> AUSZUG ZUM LESEN:
----------

Die vielleicht verblüffendste der aufgetischten Erkenntnisse: Teigwaren müssen laut Fischer keineswegs in sprudelnd kochendes Wasser gegeben werden. Man könne sie genauso gut bereits ins kalte Wasser legen, dieses erwärmen und die Nudeln bei 80 Grad garen lassen. Das Ergebnis sei am Ende gleich. Al dente. Das mag ja theoretisch zutreffen, dennoch werden wir die Spaghetti auch fortan nach Art der italienischen Nonna zubereiten. Sprudelndes Wasser und ein dampfender Topf gehören zum Erlebnis Pasta. Basta.

Auch wenn man nicht alles befolgen muss: Ludger Fischer schreibt kenntnisreich, nennt stets die auf wissenschaftlichen Studien basierenden Quellen. Wobei, auch Wissenschaftler sind sich bekanntlich nicht immer einig. Klar, dass Fischer sich auf jene stützt, die ihm dienlich sind. Küchentechnisch beraten wurde er von Sandro Bedin (43), der als Küchenchef in Luzerner Restaurants tätig war und heute bei Migros als Leiter der Foodentwicklung arbeitet.

    In Kürzestform – die Essenz aus längeren Beiträgen – ein paar Küchenweisheiten, die im Buch widerlegt werden:

  • Alkohol verdampft beim Kochen. Alkohol verdampft zwar schon, aber längst nicht so schnell, wie man oft meint. Eine kochende Sauce enthält noch 85 Prozent des zugegebenen Alkohols. Nach einer halben Stunde sind es noch 35 Prozent. Vorsicht also, zumindest wenn Kinder oder Leute mit Alkoholproblemen mit am Tisch sitzen.
  • Alufolie: Die Seite ist entscheidend. Die glänzende und die matte Seite sind nicht genau gleich. In der Küche aber hat das keine Bedeutung. Sie können sowohl beim Grillieren wie beim Frischhalten die Alufolie so verwenden, wie es Ihnen gefällt.

----------

> AUSZÜGE AUS DATENSÄTZEN:

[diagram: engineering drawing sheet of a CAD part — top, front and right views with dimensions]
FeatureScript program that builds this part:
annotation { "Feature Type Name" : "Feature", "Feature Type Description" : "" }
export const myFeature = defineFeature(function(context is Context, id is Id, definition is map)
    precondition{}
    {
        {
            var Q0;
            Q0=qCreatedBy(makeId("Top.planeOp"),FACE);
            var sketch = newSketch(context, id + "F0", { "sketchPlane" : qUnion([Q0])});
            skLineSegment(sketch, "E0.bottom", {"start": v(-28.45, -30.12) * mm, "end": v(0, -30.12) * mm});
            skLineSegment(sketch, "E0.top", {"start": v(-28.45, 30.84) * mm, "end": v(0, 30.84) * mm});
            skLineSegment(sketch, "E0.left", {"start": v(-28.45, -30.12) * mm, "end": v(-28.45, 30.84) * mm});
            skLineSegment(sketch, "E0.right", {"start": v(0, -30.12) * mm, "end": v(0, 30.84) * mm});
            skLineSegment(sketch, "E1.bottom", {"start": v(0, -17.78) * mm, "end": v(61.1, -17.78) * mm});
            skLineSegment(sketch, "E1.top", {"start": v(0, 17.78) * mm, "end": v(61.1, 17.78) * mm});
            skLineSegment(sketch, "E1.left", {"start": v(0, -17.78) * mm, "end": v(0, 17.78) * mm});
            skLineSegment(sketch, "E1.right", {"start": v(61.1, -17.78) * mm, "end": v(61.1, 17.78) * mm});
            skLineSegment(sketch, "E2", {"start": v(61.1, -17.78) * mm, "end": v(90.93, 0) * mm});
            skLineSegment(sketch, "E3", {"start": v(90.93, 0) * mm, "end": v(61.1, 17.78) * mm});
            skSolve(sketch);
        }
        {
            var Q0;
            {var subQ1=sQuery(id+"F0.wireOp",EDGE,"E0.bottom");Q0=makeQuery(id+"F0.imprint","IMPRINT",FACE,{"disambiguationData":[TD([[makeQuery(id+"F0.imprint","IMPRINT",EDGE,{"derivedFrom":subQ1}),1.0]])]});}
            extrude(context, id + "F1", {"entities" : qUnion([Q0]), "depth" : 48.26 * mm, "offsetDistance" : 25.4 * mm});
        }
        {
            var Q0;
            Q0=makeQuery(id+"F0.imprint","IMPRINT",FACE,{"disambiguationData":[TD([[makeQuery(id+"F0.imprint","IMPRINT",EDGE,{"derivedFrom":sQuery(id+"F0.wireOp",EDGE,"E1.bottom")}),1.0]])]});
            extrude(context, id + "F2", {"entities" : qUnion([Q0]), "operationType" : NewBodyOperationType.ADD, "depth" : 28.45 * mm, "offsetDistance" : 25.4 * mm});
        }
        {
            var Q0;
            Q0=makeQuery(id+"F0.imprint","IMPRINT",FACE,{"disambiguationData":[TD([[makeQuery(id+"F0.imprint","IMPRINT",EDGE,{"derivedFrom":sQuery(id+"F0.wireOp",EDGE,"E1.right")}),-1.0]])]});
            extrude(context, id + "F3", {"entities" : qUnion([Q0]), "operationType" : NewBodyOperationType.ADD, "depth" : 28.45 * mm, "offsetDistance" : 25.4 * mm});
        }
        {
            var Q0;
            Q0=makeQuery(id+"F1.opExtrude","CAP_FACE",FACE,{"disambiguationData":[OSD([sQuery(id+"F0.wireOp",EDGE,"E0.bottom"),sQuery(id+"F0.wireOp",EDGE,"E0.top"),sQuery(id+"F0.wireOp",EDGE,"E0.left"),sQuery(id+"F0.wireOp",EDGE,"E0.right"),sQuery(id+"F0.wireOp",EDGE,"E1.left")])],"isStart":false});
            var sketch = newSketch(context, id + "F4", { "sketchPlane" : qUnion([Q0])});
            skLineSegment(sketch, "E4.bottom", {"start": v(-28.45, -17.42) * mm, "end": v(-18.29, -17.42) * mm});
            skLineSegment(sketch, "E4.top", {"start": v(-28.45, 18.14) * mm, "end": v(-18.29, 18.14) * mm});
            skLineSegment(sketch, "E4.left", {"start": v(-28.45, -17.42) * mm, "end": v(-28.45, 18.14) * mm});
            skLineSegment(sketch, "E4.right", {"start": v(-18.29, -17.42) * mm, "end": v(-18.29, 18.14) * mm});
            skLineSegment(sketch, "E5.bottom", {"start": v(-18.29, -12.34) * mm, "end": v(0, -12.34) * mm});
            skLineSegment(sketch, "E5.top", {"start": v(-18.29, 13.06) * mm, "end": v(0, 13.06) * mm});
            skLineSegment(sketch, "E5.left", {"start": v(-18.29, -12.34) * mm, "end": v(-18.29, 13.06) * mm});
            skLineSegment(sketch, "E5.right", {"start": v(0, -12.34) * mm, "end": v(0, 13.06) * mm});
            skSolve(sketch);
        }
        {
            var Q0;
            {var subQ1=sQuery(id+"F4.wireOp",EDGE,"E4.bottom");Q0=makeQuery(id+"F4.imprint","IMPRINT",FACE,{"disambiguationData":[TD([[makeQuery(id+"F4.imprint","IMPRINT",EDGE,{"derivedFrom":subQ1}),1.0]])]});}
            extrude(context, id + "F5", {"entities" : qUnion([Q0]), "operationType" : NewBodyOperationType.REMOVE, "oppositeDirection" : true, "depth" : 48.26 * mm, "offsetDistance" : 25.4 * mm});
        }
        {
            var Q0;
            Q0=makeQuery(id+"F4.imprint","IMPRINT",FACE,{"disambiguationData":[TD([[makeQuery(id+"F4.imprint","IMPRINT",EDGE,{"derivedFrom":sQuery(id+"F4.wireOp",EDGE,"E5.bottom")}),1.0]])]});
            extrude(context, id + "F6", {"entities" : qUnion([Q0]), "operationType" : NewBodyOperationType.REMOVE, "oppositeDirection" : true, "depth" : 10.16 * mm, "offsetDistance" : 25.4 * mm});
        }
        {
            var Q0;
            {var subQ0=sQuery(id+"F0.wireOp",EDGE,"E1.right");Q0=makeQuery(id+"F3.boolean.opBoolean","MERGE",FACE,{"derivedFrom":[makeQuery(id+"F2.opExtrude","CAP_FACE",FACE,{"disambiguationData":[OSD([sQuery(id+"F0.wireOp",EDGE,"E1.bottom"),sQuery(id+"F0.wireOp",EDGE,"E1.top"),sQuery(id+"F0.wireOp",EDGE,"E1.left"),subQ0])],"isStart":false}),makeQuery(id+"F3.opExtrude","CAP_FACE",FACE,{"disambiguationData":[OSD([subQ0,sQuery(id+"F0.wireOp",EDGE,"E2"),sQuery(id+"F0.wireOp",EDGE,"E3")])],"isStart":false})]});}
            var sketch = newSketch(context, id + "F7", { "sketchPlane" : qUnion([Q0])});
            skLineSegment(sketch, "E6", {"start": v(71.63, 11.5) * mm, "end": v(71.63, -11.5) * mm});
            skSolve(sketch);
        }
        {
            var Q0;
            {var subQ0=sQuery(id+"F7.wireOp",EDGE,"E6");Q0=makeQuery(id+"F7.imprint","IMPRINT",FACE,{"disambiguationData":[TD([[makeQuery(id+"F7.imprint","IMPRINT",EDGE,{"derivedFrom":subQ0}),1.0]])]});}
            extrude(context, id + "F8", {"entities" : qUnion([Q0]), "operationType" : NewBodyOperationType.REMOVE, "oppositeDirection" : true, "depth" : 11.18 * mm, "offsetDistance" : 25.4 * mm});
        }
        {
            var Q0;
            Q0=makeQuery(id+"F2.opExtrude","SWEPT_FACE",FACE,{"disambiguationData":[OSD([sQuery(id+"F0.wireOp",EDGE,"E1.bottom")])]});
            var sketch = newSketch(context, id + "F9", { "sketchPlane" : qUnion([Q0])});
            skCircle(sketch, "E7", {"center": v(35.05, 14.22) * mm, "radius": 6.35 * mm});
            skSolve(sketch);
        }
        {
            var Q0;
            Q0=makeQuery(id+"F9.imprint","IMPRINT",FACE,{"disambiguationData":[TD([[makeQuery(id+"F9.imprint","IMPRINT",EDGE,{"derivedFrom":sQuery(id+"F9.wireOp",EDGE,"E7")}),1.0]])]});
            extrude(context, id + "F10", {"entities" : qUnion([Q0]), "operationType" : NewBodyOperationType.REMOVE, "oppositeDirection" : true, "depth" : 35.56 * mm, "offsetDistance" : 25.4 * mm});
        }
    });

----------

> FRAGEN ZUM TEXT:
(A) Welchen Anteil des zugegebenen Alkohols enthält eine kochende Sauce laut dem Text über widerlegte Küchenweisheiten noch?
(B) Schreibe den Text über widerlegte Küchenweisheiten im gleichen Stil weiter, beginnend nach dem Punkt zur Alufolie.

> ERWARTETE ERGEBNISSE:
(A) 85 Prozent.

(B)
  • Brauner Zucker ist gesünder. Obwohl brauner Zucker den Ruf des «Vollwertigen» geniesst, hat er denselben Gehalt an Nährstoffen wie weisser Zucker, er ist so kalorienreich wie weisser Zucker, und er fördert Karies wie weisser Zucker. Brauner Zucker wird übrigens aus weissem Zucker hergestellt, er ist also keine Vorstufe oder eine weniger raffinierte Form.
  • Abgeschreckte Eier kann man besser schälen. Ob sich ein Ei gut oder schlecht schälen lässt, hat nichts mit Abschrecken zu tun. Abschrecken empfiehlt sich höchstens bei weich gekochten Eiern, weil man dadurch das Nachgaren verhindert.
  • Fleur de Sel ist gesünder und besser als normales Salz. Fleur de Sel tönt vornehmer als Kochsalz. Damit hat es sich aber auch schon. Gleiches lässt sich übrigens laut Ludger Fischer auch über Meersalz sagen.
  • Kaffee entzieht dem Körper Flüssigkeit. Auch wenn sich diese Meinung hartnäckig hält, wurde sie bis anhin trotzdem nie bewiesen. Das Glas Wasser zum Kaffee ist überflüssig, schaden tut es allerdings auch nicht.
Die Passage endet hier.